§ **EXERCISE**
Please copy every line from the following entries in which the word "Federal" appears.

** Opening INPUT block **

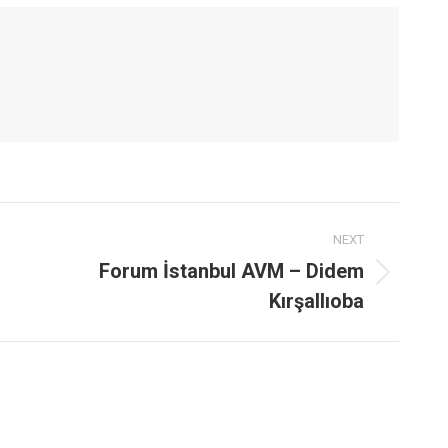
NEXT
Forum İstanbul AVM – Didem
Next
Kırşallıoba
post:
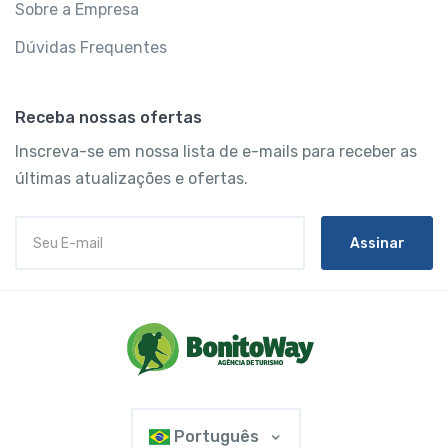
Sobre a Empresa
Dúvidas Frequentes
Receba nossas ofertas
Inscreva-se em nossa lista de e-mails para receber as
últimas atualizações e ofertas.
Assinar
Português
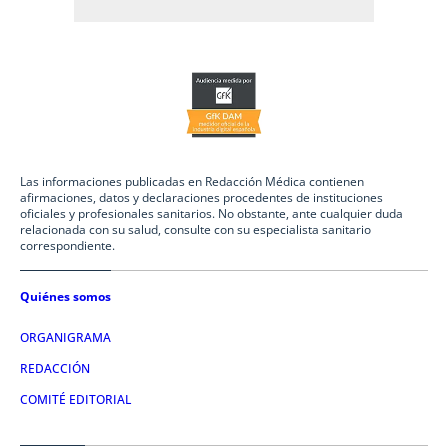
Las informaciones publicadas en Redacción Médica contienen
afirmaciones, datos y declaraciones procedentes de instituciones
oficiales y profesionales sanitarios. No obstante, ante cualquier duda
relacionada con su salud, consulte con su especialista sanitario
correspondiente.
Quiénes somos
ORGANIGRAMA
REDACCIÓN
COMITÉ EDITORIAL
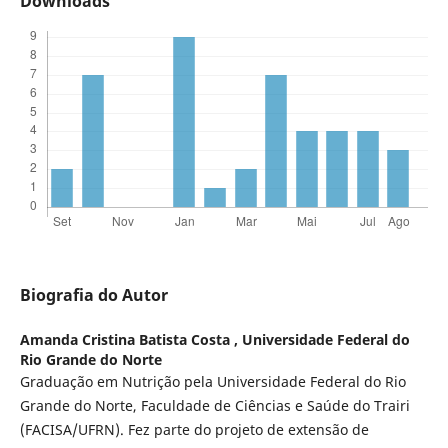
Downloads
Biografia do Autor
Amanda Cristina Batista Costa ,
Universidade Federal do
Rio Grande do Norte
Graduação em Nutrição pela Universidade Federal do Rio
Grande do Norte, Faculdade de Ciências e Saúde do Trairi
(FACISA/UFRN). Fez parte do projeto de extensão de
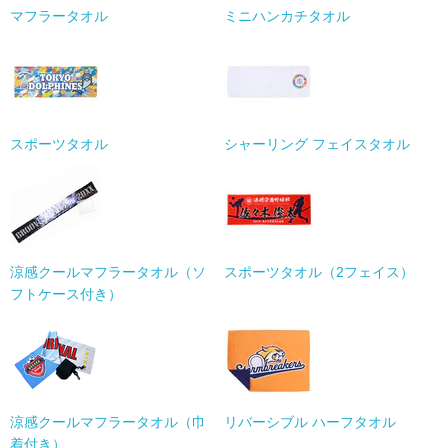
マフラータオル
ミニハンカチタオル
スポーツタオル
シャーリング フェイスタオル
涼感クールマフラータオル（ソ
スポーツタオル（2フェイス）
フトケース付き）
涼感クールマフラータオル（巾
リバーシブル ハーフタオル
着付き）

** Closing INPUT block **
** Opening INPUT block **

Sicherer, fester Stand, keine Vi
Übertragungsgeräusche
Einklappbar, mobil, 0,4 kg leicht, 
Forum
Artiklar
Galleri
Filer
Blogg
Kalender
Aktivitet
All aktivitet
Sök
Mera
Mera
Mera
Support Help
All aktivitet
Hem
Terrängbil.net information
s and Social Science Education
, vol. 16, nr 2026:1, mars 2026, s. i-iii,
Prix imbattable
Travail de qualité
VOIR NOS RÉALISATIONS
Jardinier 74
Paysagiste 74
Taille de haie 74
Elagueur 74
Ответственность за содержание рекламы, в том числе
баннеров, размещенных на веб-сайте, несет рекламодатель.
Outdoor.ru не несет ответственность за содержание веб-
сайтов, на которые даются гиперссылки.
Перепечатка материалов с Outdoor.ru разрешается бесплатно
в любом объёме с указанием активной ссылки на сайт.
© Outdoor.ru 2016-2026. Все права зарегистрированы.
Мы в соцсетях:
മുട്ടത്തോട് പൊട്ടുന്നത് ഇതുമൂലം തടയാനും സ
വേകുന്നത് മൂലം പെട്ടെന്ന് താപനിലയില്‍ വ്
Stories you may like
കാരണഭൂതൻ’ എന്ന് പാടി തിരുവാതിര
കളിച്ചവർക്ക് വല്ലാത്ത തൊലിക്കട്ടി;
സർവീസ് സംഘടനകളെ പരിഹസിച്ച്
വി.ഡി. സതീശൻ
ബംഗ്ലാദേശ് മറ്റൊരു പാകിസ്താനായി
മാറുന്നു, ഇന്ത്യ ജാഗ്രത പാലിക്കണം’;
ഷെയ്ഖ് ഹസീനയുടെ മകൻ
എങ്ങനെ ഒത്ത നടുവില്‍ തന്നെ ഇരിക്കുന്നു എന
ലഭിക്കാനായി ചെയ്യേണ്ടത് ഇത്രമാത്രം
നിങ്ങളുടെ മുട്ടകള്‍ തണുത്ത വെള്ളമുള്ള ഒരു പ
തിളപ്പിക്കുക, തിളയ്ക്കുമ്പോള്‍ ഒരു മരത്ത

** Closing INPUT block **
** Opening INPUT block **

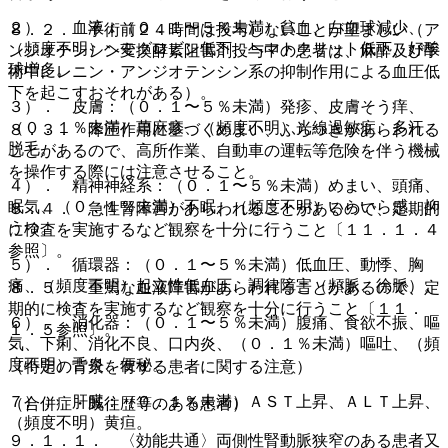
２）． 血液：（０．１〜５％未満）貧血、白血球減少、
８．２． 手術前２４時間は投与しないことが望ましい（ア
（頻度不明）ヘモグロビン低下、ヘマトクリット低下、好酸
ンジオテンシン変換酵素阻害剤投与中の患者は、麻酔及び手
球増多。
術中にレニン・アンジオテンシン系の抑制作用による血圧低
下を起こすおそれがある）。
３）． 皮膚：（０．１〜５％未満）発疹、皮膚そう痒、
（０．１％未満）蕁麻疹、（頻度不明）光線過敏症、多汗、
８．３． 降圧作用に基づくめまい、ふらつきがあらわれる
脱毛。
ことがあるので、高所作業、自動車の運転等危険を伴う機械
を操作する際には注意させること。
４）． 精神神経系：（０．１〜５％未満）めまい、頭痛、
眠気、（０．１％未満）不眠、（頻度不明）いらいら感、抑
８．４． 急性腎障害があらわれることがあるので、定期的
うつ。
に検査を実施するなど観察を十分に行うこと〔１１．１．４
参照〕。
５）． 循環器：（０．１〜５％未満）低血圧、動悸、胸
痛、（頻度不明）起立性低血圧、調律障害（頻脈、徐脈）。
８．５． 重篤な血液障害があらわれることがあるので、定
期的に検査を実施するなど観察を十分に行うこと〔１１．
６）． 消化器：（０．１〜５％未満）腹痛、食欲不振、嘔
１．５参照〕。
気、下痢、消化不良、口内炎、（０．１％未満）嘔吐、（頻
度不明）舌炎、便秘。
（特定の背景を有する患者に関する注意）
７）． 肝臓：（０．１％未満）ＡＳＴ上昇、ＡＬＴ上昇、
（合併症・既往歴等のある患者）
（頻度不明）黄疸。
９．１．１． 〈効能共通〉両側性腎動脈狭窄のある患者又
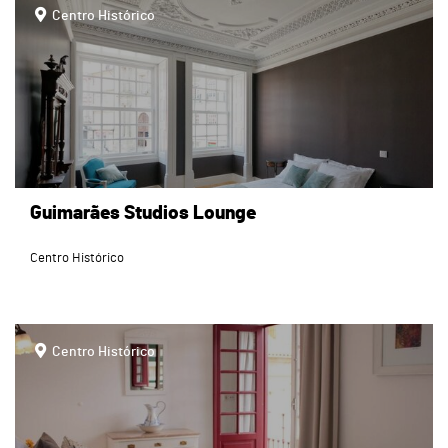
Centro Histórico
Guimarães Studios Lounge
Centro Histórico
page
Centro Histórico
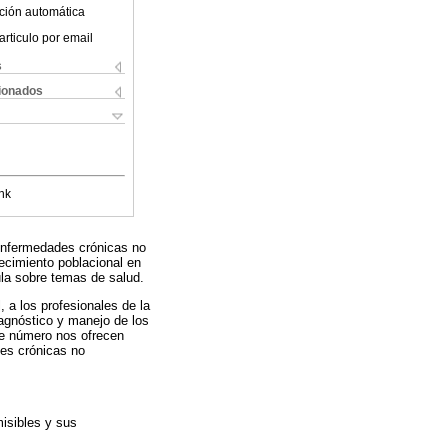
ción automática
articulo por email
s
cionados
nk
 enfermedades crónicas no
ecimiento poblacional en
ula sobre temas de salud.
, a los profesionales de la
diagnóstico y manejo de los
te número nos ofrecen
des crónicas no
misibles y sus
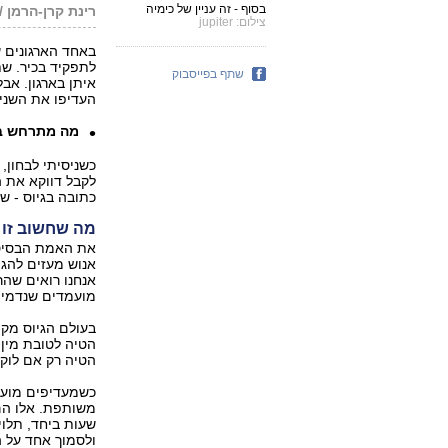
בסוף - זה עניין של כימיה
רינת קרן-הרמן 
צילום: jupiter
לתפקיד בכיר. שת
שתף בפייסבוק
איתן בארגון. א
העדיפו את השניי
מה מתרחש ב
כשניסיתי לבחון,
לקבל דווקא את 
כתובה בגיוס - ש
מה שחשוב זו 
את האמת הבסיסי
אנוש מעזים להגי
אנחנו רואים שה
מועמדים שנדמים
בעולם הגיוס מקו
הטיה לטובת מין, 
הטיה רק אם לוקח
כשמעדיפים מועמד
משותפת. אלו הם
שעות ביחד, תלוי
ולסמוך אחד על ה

** Closing INPUT block **

§ **EXERCISE RESULT**
Universidade Federal do
Graduação em Nutrição pela Universidade Federal do Rio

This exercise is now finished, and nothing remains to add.